» Énoncé 1
Présentez sous forme de liste numérotée les lignes du listing, de celle qui contient « Improving the default » jusqu'à la fin du listing, en omettant les lignes vides.

À l’occasion du Salon des Trois Dimanches, les Vignolants et leurs amis se retrouveront tous à Cressier. Profitant de cette aubaine, je présenterai succinctement dans ces lignes un bref aperçu de l’histoire viticole de ce fameux village dont la renommée des crus a depuis longtemps dépassé les frontières.

De précieux manuscrits

Le musée de la Vigne et du Vin possède deux manuscrits1 importants écrits à l’usage du receveur de la dîme de Cressier. Afin que cette dernière puisse être prélevée avec exactitude, il fallait que les dîmeurs tiennent une comptabilité précise dans ce qu’il est convenu d’appeler des carnets de dîme. Ceux-là recouvraient les différents quartiers qui composaient un vignoble et étaient remplis au jour le jour. Étant donné qu’il fallait plusieurs jours pour vendanger des grands parchets et que la dîme était prise quotidiennement, une même vigne pouvait être mentionnée en plusieurs pages d’un même carnet. Leur consultation devenait donc vite ardue. Afin de récapituler l’ensemble, des livres de recette de dîme furent constitués. Ceux du Musée de Boudry présentent la vendange de Cressier pour les années 1791 à 1795 et 1801, 1802.

Comme certaines vignes étaient franches de dîme, il fallait que le receveur en soit informé. Ainsi ses registres donnent la liste exhaustive des parcelles du vignoble cressiacois, précisant pour chaque vigne sa nature: à savoir si elle était franche de dîme et, si elle était cultivée à moitresse2 ou à tierce, à qui elle appartenait…

Le rendement des vignes

Généralement, il n’est pas facile de connaître le rendement moyen des vignes des siècles passés. La production, d’une année à I’autre, peut varier du simple au double, sinon plus, en fonction des variations climatiques ou des accidents météorologiques. Dans notre pays, à l’inverse de la France,3 nous connaissons bien les capacités des anciennes mesures même s’il faut toujours envisager une marge d’erreur lorsque des calculs surviennent. Quant aux documents qui permettent de mesurer le rendement du vignoble neuchâtelois, s’ils sont rares pour le XVIIe siècle, ils abondent pour le XVIIIe. Cependant leur consultation reste difficile vu qu’ils appartiennent souvent à des fonds d’archives privées.

(Images de documents avec leur code source)
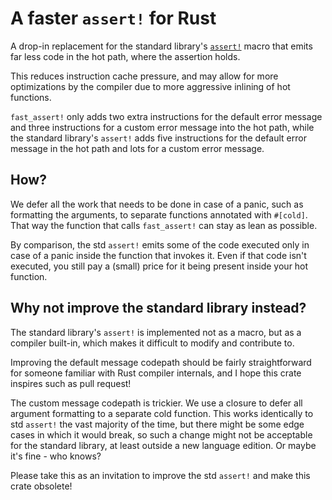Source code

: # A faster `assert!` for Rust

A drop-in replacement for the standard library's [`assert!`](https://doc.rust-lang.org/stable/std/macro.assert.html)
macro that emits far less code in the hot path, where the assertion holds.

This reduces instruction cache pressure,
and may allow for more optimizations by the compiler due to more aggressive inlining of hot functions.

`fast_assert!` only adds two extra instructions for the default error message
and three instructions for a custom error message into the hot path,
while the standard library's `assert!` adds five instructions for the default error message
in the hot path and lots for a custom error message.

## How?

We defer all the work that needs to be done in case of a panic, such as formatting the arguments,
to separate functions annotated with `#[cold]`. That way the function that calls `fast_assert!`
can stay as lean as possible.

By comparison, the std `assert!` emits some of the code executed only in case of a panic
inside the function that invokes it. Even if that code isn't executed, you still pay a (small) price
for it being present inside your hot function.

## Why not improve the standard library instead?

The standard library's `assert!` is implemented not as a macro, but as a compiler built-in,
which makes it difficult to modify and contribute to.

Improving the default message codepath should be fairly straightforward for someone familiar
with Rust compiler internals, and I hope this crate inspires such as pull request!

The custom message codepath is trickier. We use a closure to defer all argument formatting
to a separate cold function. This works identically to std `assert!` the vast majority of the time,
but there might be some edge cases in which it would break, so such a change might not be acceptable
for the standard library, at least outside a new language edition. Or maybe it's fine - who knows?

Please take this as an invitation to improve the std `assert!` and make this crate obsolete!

» Énoncé 2
D'après l'extrait sur l'histoire viticole de Cressier, pour quelles années les livres de recette de dîme du Musée de Boudry présentent-ils la vendange de Cressier ?

» Votre solution 1
1. Improving the default message codepath should be fairly straightforward for someone familiar
2. with Rust compiler internals, and I hope this crate inspires such as pull request!
3. The custom message codepath is trickier. We use a closure to defer all argument formatting
4. to a separate cold function. This works identically to std `assert!` the vast majority of the time,
5. but there might be some edge cases in which it would break, so such a change might not be acceptable
6. for the standard library, at least outside a new language edition. Or maybe it's fine - who knows?
7. Please take this as an invitation to improve the std `assert!` and make this crate obsolete!

» Votre solution 2
Pour les années 1791 à 1795, ainsi que 1801 et 1802.